__Assignment__
The required output is the exact run of lines below that opens at the line with "en ontving hij" and closes at the line with "baptized and received".

__Data__
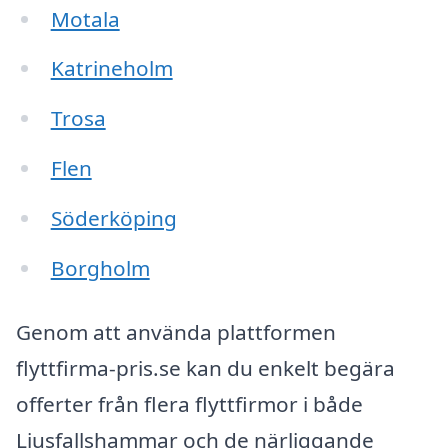
Motala
Katrineholm
Trosa
Flen
Söderköping
Borgholm
Genom att använda plattformen
flyttfirma-pris.se kan du enkelt begära
offerter från flera flyttfirmor i både
Ljusfallshammar och de närliggande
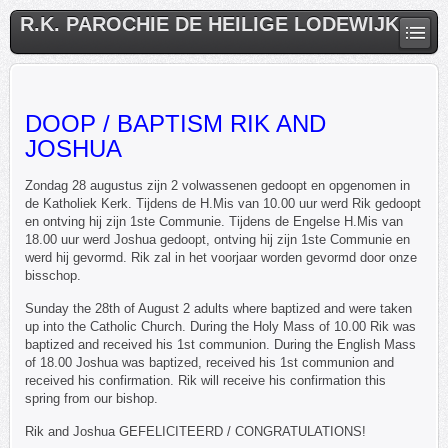
R.K. PAROCHIE DE HEILIGE LODEWIJK
DOOP / BAPTISM RIK AND
JOSHUA
Zondag 28 augustus zijn 2 volwassenen gedoopt en opgenomen in
de Katholiek Kerk. Tijdens de H.Mis van 10.00 uur werd Rik gedoopt
en ontving hij zijn 1ste Communie. Tijdens de Engelse H.Mis van
18.00 uur werd Joshua gedoopt, ontving hij zijn 1ste Communie en
werd hij gevormd. Rik zal in het voorjaar worden gevormd door onze
bisschop.
Sunday the 28th of August 2 adults where baptized and were taken
up into the Catholic Church. During the Holy Mass of 10.00 Rik was
baptized and received his 1st communion. During the English Mass
of 18.00 Joshua was baptized, received his 1st communion and
received his confirmation. Rik will receive his confirmation this
spring from our bishop.
Rik and Joshua GEFELICITEERD / CONGRATULATIONS!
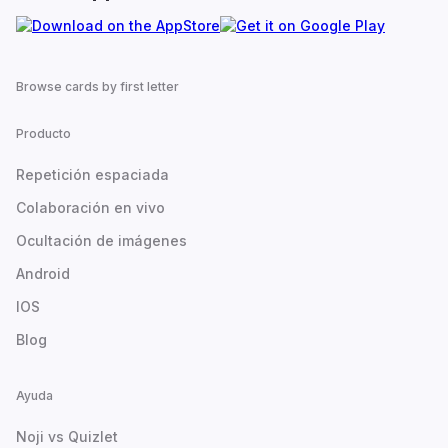
Browse cards by first letter
Producto
Repetición espaciada
Colaboración en vivo
Ocultación de imágenes
Android
IOS
Blog
Ayuda
Noji vs Quizlet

__Answer area__
en ontving hij zijn 1ste Communie. Tijdens de Engelse H.Mis van
18.00 uur werd Joshua gedoopt, ontving hij zijn 1ste Communie en
werd hij gevormd. Rik zal in het voorjaar worden gevormd door onze
bisschop.
Sunday the 28th of August 2 adults where baptized and were taken
up into the Catholic Church. During the Holy Mass of 10.00 Rik was
baptized and received his 1st communion. During the English Mass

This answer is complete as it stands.